• _THE PROBLEM_
As soon as the line containing "the green shrub at (443,412) 8375" appears, copy it and every following line word for word until the records end.

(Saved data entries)
== Segment start ==

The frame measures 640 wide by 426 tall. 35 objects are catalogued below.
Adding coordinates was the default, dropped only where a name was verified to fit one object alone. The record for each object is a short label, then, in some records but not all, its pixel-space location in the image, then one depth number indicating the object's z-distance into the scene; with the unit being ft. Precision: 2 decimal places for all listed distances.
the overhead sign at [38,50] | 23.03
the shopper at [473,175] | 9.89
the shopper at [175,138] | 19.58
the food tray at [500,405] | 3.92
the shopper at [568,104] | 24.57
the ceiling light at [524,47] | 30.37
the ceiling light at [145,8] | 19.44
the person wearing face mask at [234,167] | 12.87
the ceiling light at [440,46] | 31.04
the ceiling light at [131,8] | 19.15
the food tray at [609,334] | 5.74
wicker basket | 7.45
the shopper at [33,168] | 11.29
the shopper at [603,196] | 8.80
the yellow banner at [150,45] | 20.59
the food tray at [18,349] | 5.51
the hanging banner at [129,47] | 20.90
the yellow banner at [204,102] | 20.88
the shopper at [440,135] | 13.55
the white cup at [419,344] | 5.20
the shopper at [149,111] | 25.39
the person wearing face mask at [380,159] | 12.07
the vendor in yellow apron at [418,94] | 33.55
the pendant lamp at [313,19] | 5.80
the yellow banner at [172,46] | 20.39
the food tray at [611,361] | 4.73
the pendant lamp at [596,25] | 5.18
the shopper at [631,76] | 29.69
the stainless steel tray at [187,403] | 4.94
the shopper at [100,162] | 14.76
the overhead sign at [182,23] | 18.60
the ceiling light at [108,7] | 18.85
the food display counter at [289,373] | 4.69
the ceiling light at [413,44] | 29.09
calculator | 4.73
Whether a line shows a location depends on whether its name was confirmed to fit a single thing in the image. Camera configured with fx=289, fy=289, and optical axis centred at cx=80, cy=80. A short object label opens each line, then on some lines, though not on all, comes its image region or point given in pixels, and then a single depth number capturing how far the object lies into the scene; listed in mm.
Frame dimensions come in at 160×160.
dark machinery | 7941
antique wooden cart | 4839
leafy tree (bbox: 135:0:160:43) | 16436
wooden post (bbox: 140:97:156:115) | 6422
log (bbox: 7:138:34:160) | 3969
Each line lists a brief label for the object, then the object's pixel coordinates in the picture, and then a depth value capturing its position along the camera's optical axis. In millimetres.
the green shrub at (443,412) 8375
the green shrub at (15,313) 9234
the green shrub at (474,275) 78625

== Segment end ==

• _ANSWER SPACE_
the green shrub at (443,412) 8375
the green shrub at (15,313) 9234
the green shrub at (474,275) 78625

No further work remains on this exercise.